Paul is asking us to learn and unlearn what baptism means to us as agents of God’s mission in the world. The attitude moves from saving the world to the fact that God has done all the redeeming work that needs to be done. We are not asked to show that our theology is better than others. It means that we take seriously where and who we are and live that faith, not to impose it but to show it by our love. While its not correct belief that is needed, neither is correct action. For if beliefs don’t save us neither does action. God has.
This does not mean action is not important to flourishing, because it is. It means asking what flourishing is needed, and how are those who are left out included, and finding ways to imagine a society which reflects an undivided light. It means there will be many voices, many directions and the efficaciousness of each vision is judged in how it helps the healing of our world. We respond not for justification but because that is our character.
Our passages reflect on the character needed in a pluralistic world. Not only are we divided societally we are often divided internally - divided against ourselves. In an age of fear and terror we don't dwell on the worst that can happen but we remember our calling, which is we are witnesses to the aim of God seeking the flourishing of our world. As the Psalm suggests whatever happens, whatever the reality is, we are those who seek to build our character on God. It is to live in the inexhaustible love of God.
When we speak out of a humble faith we can see the aim in God in places unexpected. We can tap into other religious views, and secular views and see an affirmation of God seeking flourishing. It is when we see the light as undivided we can joining with others to offer our part to this project.
Paul says it is the wisdom of worldly power that is to be resisted. This is through the wisdom of the cross which is a rejection of human desires to demand vengeance and scapegoating. We misread the cross when we think it is to appease God. No, it is human beings who are angry and demand appeasement. The cross is God declaring that scapegoating, the whole system of worldly wisdom of vengeance never made sense. It is not how flourishing happens. What God offers is forgiveness, a new relationship. In this we get a new character.

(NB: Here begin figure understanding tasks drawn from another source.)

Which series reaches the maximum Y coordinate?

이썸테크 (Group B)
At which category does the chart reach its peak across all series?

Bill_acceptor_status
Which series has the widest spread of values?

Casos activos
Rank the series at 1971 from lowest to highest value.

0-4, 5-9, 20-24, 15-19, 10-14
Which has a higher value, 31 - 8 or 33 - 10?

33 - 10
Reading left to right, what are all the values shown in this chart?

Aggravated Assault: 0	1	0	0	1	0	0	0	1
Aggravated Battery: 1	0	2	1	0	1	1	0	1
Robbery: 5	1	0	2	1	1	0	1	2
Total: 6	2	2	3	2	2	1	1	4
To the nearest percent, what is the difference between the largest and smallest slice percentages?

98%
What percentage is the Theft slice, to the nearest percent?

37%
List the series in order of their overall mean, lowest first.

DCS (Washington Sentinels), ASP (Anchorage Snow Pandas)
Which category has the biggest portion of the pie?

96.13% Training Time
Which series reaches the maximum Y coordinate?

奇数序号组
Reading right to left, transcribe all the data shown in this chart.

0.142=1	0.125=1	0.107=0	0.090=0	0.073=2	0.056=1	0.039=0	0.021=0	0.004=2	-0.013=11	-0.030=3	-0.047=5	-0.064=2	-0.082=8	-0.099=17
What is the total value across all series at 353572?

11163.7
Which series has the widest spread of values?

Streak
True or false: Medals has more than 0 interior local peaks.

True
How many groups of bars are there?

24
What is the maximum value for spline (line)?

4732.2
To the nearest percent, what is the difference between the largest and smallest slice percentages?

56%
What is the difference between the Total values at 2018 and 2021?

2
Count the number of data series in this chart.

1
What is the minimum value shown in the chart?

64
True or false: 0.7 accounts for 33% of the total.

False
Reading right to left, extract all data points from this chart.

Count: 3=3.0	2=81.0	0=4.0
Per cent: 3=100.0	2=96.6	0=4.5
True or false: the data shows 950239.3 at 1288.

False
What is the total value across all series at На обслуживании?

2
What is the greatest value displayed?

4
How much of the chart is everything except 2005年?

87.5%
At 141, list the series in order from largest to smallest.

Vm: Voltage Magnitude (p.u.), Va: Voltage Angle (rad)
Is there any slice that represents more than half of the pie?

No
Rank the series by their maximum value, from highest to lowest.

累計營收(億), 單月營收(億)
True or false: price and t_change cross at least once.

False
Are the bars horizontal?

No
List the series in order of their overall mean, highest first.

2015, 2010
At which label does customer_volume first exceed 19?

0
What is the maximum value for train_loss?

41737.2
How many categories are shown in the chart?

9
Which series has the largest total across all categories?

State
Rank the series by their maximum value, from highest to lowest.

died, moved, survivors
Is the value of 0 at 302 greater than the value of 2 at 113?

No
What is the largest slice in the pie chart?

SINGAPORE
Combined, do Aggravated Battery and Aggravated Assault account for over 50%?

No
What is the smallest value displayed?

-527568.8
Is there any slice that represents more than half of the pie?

Our character is formed in baptism where God has called us to join the undivided light in our time and space. It is a song of Joy where we imagine peace, where we will love one another. When we baptized Craig there was the song we use which was:
Come on you people now, smile on your brother.
Everybody get together try to love one another right now.
Love is but a song to sing
Fear’s the way we'll die
you can make the mountains ring
or make the angels cry
through the bird is on the wing
and you may know not why.Come on you people now, smile on your brother
Everybody get together, try to love one another, right now.[Note: If you have QuickTime installed as a plugin with your browser, you will see a control and be able to play this song:
Dave Clark Five - "Everybody Get Together"
Or you can download the MP3 file here:
Dave Clark Five - MP3 - Download Everybody Get Together]
It is an affirmation that our hearts have been set free, there is a light that comes with the dawn that lights up the hearts of all. We come to the table with outstretched hands, reaching out and taking others in ours with love. We come to be fed, singing songs of joy for love and understanding. With many voices we sing to the heavens that joy has come, we can move into new and strange territories. Even if we don't know what lies beyond the Jordan we know that the aim of God is there. There are no godforsaken places.